Look out. Here comes a column banging on about something that, in the grand scheme of things, really doesn’t matter. But I’ve just turned 70 and surely among the compensations for old age must be the right to have a jolly good grumble from time to time. Mine, here, will be about the new hard train seats. ‘They feel like sitting on an ironing board,’ passengers are complaining.
Since the beginning of last year, and all over the country, rail operating companies have been rolling out (hallelujah! — a chance to use this ghastly expression entirely appropriately) a new kind of railway carriage. First it was Thameslink; then it was GWR; and last week I suffered in one of these carriages going all the way to Leeds. My buttocks ache at the very recollection.
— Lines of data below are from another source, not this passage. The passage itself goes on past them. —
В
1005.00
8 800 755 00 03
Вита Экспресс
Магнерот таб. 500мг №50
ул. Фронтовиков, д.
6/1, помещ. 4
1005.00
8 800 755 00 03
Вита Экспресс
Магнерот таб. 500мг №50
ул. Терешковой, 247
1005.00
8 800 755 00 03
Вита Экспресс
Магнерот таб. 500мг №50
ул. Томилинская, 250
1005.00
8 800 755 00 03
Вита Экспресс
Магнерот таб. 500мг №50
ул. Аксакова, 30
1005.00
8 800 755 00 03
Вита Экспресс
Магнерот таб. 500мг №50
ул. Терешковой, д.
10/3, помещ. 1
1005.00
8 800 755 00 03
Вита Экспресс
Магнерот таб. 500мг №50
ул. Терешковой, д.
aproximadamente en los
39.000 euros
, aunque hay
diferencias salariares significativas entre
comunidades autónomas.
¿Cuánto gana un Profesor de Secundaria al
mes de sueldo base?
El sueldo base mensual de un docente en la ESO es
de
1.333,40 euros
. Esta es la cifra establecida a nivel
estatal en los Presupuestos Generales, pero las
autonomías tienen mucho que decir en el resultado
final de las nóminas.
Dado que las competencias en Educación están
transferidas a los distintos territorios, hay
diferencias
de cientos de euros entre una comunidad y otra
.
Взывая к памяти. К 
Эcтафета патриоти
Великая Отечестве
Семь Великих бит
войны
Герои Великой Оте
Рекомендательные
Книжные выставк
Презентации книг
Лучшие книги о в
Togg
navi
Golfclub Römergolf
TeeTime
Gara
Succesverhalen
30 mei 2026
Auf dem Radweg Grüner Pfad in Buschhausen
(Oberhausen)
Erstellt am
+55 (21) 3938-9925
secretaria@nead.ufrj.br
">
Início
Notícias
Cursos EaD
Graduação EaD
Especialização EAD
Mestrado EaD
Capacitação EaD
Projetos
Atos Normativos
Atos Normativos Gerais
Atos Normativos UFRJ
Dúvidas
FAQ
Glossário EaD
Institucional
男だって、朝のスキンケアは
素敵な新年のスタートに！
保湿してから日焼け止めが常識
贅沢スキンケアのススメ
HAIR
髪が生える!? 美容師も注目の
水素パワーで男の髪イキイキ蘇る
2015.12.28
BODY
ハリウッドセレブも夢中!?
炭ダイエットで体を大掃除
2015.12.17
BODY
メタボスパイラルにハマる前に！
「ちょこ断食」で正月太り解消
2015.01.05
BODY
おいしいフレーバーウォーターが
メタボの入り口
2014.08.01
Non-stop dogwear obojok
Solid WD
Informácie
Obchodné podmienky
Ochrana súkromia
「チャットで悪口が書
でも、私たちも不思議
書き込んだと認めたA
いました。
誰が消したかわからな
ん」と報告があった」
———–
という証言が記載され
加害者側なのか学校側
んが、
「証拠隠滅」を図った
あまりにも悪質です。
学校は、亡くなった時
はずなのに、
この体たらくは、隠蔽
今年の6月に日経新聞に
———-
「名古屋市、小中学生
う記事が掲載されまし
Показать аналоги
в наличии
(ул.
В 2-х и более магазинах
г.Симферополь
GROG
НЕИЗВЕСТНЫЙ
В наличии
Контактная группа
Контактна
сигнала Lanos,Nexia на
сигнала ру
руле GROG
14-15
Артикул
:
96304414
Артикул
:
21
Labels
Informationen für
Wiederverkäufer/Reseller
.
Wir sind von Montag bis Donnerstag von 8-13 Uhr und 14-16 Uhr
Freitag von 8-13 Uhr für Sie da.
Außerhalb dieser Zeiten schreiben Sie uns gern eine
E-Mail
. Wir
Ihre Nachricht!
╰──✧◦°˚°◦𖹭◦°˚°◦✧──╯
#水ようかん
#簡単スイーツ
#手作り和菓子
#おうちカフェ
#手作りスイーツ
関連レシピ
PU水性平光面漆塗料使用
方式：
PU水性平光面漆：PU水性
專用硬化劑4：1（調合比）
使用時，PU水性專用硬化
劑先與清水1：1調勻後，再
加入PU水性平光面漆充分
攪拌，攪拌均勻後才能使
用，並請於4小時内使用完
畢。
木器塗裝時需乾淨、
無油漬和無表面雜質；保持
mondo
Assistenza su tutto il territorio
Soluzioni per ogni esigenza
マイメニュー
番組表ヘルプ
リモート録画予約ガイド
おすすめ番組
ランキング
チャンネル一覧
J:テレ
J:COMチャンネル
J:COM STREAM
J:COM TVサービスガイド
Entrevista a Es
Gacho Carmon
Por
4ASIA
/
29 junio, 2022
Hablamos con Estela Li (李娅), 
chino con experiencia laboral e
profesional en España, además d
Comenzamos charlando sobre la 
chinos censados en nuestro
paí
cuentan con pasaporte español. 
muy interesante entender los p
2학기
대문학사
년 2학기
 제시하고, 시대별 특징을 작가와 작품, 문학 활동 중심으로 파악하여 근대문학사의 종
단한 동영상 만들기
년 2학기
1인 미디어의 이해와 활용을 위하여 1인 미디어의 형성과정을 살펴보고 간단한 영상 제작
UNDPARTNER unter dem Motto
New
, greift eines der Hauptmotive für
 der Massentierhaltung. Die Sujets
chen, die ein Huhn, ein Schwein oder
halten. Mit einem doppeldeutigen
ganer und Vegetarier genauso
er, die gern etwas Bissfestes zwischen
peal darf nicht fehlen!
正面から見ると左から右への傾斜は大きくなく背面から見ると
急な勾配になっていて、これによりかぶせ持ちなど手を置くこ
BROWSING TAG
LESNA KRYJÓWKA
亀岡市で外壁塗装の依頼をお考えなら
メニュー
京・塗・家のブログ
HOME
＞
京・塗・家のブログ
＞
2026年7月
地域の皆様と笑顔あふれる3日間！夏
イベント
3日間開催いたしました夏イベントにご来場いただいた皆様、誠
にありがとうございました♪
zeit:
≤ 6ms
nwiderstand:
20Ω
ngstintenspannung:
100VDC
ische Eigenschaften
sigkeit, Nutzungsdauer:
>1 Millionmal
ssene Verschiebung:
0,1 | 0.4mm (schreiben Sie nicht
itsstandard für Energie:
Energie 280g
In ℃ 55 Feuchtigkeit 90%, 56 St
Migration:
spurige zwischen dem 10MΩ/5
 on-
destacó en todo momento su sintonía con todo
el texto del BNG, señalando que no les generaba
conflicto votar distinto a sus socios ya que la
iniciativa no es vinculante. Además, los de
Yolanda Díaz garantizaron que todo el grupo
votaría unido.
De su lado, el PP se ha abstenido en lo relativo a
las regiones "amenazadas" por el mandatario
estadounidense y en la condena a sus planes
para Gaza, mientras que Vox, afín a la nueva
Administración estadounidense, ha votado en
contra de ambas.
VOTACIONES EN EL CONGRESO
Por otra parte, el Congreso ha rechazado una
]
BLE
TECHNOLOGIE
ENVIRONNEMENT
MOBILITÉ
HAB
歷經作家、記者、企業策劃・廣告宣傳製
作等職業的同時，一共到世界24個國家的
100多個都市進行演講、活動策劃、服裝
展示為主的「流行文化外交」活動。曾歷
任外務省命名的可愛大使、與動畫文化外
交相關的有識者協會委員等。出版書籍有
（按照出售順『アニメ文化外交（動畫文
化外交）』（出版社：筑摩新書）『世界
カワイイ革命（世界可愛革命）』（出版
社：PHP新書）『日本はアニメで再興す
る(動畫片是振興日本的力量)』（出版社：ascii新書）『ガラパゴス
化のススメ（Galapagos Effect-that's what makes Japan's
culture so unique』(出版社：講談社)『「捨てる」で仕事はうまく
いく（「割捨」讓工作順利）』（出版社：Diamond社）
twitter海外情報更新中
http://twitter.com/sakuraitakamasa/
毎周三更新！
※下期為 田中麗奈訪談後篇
In most respects these new trains are fine: light, airy, with a spacious feeling about them — in fact as you board the immediate impression is of an improved environment for passengers. Until you sit down. Ouch! Honestly, an ironing board would be more comfortable, with at least a little bit of give. These surfaces have none. Even a decent wooden chair has a shallow cupping to the seat which helps spread the body weight evenly. But with this monstrous carriage furniture the bones in your bottom bear down straight on to what feels like a square of flat MDF, upholstered in thin carpet.
Of course an increasing number of my fellow citizens these days have such enormous bums that any sense of what they’re sitting on is cushioned away by blubber and they probably wouldn’t notice even if they were sitting on rocks, but at least a few of us still have what you might call haunches. We like the soft seats on the London Underground; we’re comfortable on the sprung fabric in East Midlands Trains carriages; if we’re price conscious and travel by coach or low-cost airline we can still expect a soft seat for the journey; and on getting home we look forward to sinking into an armchair or sofa, not banging down on to a piece of hardboard.
But slowly, train set by train set, that’s what awaits even long-distance passengers.